Step-by-Step Instructions
  1. Start by cutting the boneless, skinless chicken into bite-sized pieces, ensuring uniformity for even cooking. In a mixing bowl, toss the chicken with potato starch, garlic powder, and salt, making sure every piece is well-coated. Cover and refrigerate for at least 1 hour—this helps develop the flavor and achieve that perfect texture.
  2. In a heavy-bottomed pan, pour in enough vegetable oil to create a depth of about 3/4 inch for frying. Heat the oil over medium heat until it reaches a temperature of 175°C (350°F). To test if it’s ready, drop a small piece of chicken in; it should sizzle immediately.
  3. Carefully place a batch of the chicken pieces into the hot oil, making sure not to overcrowd the pan. Fry them for about 8–10 minutes, turning occasionally until they develop a light golden color.
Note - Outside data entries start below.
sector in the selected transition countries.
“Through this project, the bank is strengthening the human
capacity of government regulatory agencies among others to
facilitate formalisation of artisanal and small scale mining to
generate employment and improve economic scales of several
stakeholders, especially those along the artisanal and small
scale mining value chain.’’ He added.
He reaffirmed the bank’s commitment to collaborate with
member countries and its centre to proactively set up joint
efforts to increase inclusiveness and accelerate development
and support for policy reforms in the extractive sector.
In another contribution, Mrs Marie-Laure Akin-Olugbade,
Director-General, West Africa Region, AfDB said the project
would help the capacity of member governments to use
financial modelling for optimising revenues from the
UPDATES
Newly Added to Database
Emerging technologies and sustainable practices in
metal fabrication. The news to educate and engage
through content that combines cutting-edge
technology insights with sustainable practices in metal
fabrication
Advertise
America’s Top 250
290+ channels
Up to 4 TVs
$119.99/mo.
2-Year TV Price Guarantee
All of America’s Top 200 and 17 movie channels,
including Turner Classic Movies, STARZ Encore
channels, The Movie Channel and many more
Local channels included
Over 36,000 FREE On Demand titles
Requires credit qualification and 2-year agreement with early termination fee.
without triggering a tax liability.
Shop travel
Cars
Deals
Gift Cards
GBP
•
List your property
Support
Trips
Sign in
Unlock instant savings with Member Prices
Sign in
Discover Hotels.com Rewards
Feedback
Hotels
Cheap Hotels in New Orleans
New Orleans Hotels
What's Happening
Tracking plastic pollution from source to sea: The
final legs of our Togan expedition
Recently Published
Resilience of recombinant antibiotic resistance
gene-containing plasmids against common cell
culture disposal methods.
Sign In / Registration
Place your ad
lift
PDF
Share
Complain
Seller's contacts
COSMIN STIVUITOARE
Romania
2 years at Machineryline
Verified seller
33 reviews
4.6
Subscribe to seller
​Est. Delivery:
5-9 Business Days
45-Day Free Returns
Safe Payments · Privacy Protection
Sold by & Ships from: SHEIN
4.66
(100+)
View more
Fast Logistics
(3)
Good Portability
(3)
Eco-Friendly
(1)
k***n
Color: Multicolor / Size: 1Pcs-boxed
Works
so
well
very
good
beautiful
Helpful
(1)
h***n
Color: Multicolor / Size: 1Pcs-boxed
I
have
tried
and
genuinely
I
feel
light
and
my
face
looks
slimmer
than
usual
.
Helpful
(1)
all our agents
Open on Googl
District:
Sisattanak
Use a slotted spoon to transfer the chicken to a plate lined with paper towels.
  4. After the first fry, let the chicken rest for 1–2 minutes. Then, return the chicken to the hot oil for a second fry. Fry for an additional 2–3 minutes until the pieces are a deep golden brown and irresistibly crispy.
  5. While the chicken is frying, prepare the sauce. In a large bowl, whisk together shoyu, diced green onions, brown sugar, chili garlic sauce, sesame seeds, minced garlic, and sesame oil. Mix until well combined.
  6. Once the chicken is perfectly fried, immediately toss it in the sauce while it’s still hot. Use a large spatula or tongs to gently but thoroughly coat each piece.

Notes

Store leftovers in an airtight container for up to 3 days. For longer storage, freeze in an airtight container or freezer bag for up to 2 months. Reheat in an oven at 180°C (350°F) for about 10-15 minutes or in an air fryer for 5-7 minutes.